Identity has forever been a tenuous internal struggle between your conceptions of yourself and the outward portrayal of those ideals. With the advent of modern media and technology, the manufactured ideals of society increasingly force a proscribed identity onto individuals. Magazines, television, internet, movies, radio, newspapers, advertising, etc. all enforce a uniform concept of identity. This leaves little room for deviation, and individuals must outwardly choose to conform or not conform to these societal constructs. Hiding in anonymity is no longer an option. Your image is your brand. You must portray yourself as you want to be seen. You must wear two faces: one for “real” life and a fictional one for public consumption.

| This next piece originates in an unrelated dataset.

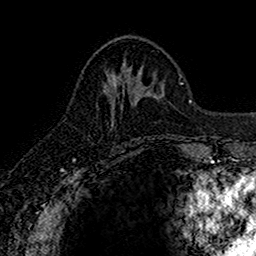
Breast MRI (dynamic contrast-enhanced), one axial slice; position 64 of 160 along the scan axis; cropped to one breast; dynamic contrast-enhanced series, time point 2 of 7 at this slice position (early post-contrast); 1.5 T; TE 2.7 ms, TR 5.7 ms; 1 mm slice thickness; 256 × 256 image matrix. Female patient.
Outlined on this slice (semi-automatically segmented with operator editing):
- enhancing-tissue mask used for the functional tumour volume (all voxels passing the contrast-enhancement thresholds inside the analysis volume; usually the tumour): bounding box (x1, y1, x2, y2) in pixels: (103, 68, 129, 124)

This work highlights the inherent problem of fact within photography and the struggle to create an identity. The focus is on youth, whose identity is most in flux but at the same time most proscribed by modern society through advertising and other media. Youth has become a commodity. The idea youth has been appropriated by advertising products, but it is also the product. The media portrayal of youth through fashion, film, advertising, pornography is entirely physical: sleek, sexy, and fit. Youth without perfect physical form has little function in contemporary society; however, this constructed idea of youth does not exist and undermines reality. The media has created an identity for youth that confuses the already intense struggle for individual identity.

The images in this work are almost entirely of the same individuals cast as actors into different situations and contexts, highlighting the limitations of photography to represent reality. The natural inclination is to make a fantasized narrative between the same individual in different images, but this only highlights the point that there is no actual narrative. The narrative that is created belongs only to the viewer. It is a snap judgment based on fictional constructed images that do not speak to the identity or reality of the individuals portrayed. We then must wonder what is the actual reality and identity of these people?

The images also fall into a variety of genres and themes, related to the portrayal of youth through media. There are images reminiscent of advertising, film, television, and pornography, as well as, images that might be considering documentary. These images straddle the line of the true representations of these genres, but upon closer inspection they fall apart. This highlights the fragility of the media constructed world of imagery. Jumping between images shows the variety of ways photography inflects our judgments of people. The diptychs and triptychs highlight this problem more fully. Even subtle variations in framing and gesture with the same subject can radically alter our perspective towards a person.

The work also addresses issues of identity within the modern technological landscape. How do we want to be portrayed? How do we portray ourselves, and how does that fit into the fictional construction of youth culture? What happens with images outside of our individual control? How does technology enhance and undermine the ability to control one’s own image? Where are the borders between portrayal and actual representation?

What face do we want to present to the world, and what face do we want to keep hidden?